*What the exercise asks*: Give back every line in the records that contains the word "تغییر".

[Transcribed page text]
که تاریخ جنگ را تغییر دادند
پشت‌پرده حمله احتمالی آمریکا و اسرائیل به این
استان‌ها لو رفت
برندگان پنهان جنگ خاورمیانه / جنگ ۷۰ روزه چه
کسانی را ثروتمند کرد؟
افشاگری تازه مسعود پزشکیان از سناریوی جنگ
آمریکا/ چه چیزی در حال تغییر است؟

*Response*:
که تاریخ جنگ را تغییر دادند
آمریکا/ چه چیزی در حال تغییر است؟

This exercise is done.